Summary: Logging fluentD daemon set does not set Memory limit for the pods
Product: OpenShift Container Platform Reporter: Boris Kurktchiev <kurktchiev>
Component: LoggingAssignee: ewolinet
Status: CLOSED CURRENTRELEASE QA Contact: Xia Zhao <xiazhao>
Severity: high Docs Contact:
Priority: unspecified    
Version: 3.3.1CC: aos-bugs, erjones, ewolinet, tdawson
Target Milestone: ---Keywords: Reopened
Target Release: ---   
Hardware: Unspecified   
OS: Linux   
Whiteboard:
Fixed In Version: Doc Type: Enhancement
Doc Text:
Feature: Fluentd memory limit set by default to 512m Reason: Fluentd will run unbound by memory and can grow to upwards of 3G on a node Result: Fluentd by default will be bound to 512m as part of the template change in the deployer
Story Points: ---
Clone Of: Environment:
Last Closed: 2017-02-16 21:03:48 UTC Type: Bug
Regression: --- Mount Type: ---
Documentation: --- CRM:
Verified Versions: Category: ---
oVirt Team: --- RHEL 7.3 requirements from Atomic Host:
Cloudforms Team: --- Target Upstream Version:

Description Boris Kurktchiev 2016-11-29 16:48:51 UTC
Description of problem:
The logging deployer does not set a memory limit in the DaemonSet for the fluentD pods, which means the pods can consume as much memory as they like.

Version-Release number of selected component (if applicable):
3.3.1.5

How reproducible:
Deploy Logging and let fluentD run on a busy system and watch its memory usage grow

Additional info:
Spoke with jcantril in #openshift-dev about this and basically it seems to be no real technical reason fluentd needs to have no memory limit.
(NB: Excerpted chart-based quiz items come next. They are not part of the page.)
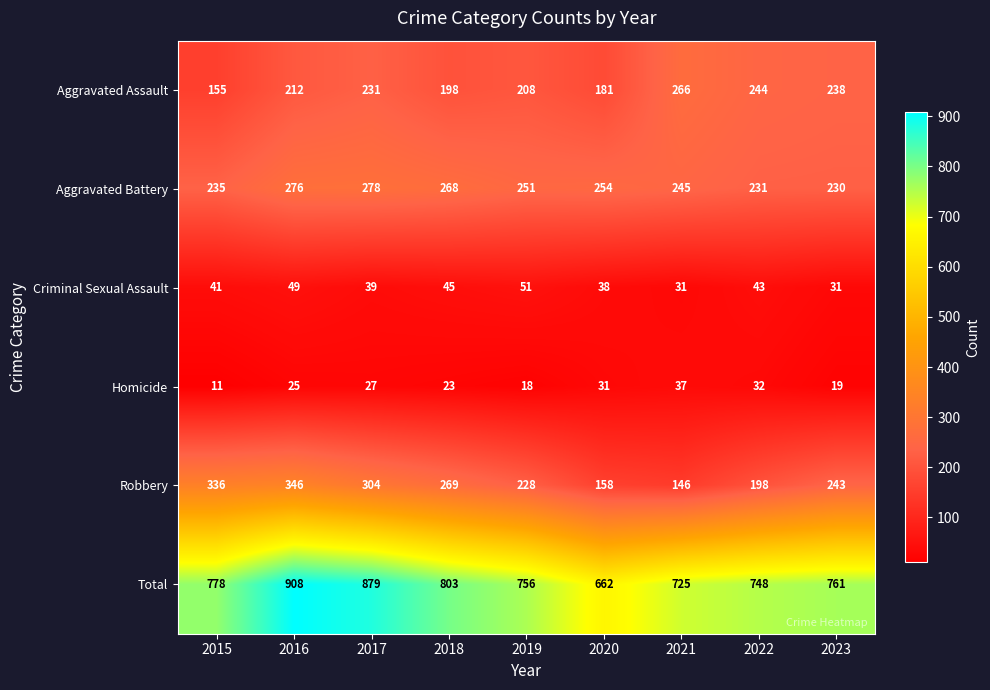

What is the maximum value shown in the chart?

908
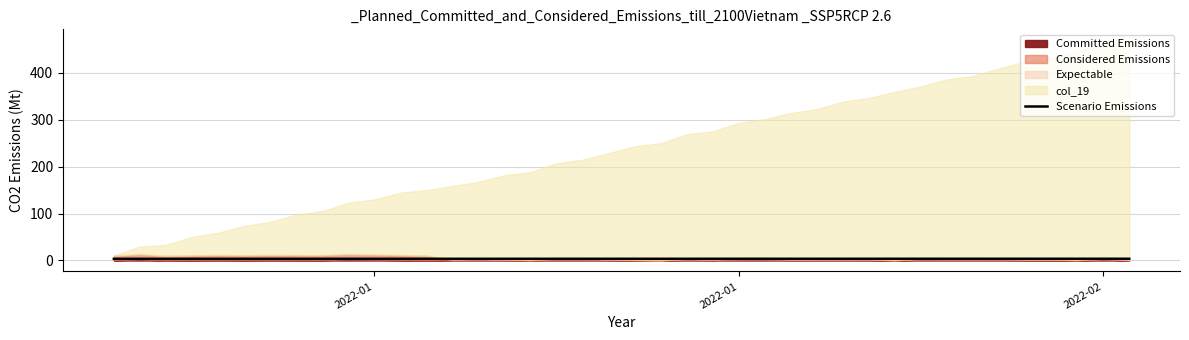

Does the chart display data point markers on the line(s)?

No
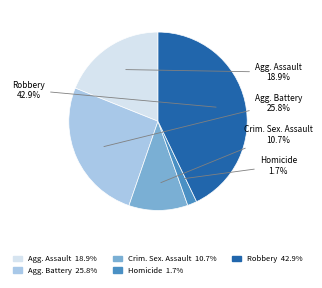

To the nearest percent, what is the average slice percentage?

20%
The DaemonSet that gets created by the logging-deployer sets a CPU limit but does not set one for memory.

The problem with not setting one is that fluentd can basically end up consuming the entirety of a node's RAM (unlikely but possible). I currently have pods that are sitting at 3GB utilization.

The daemonset needs to set a "sane" (whatever that may be) Memory limit in the spec as otherwise unpleasantries can happen.

Comment 4 Xia Zhao 2016-12-01 08:09:31 UTC
Verified with the latest deployer pod on ops registry:
openshift3/logging-deployer        3.4.0               5b8c3c9eb40d   

For fluentd daemonset:

        name: fluentd-elasticsearch
        resources:
          limits:
            cpu: 100m
            memory: 512Mi

For each fluentd pods:

    name: fluentd-elasticsearch
    resources:
      limits:
        cpu: 100m
        memory: 512Mi
      requests:
        cpu: 100m
        memory: 512Mi

# openshift version
openshift v3.4.0.32+d349492
kubernetes v1.4.0+776c994
etcd 3.1.0-rc.0

Comment 5 Troy Dawson 2017-02-16 21:03:48 UTC
This bug was fixed with the latest OCP 3.4.0 that is already released.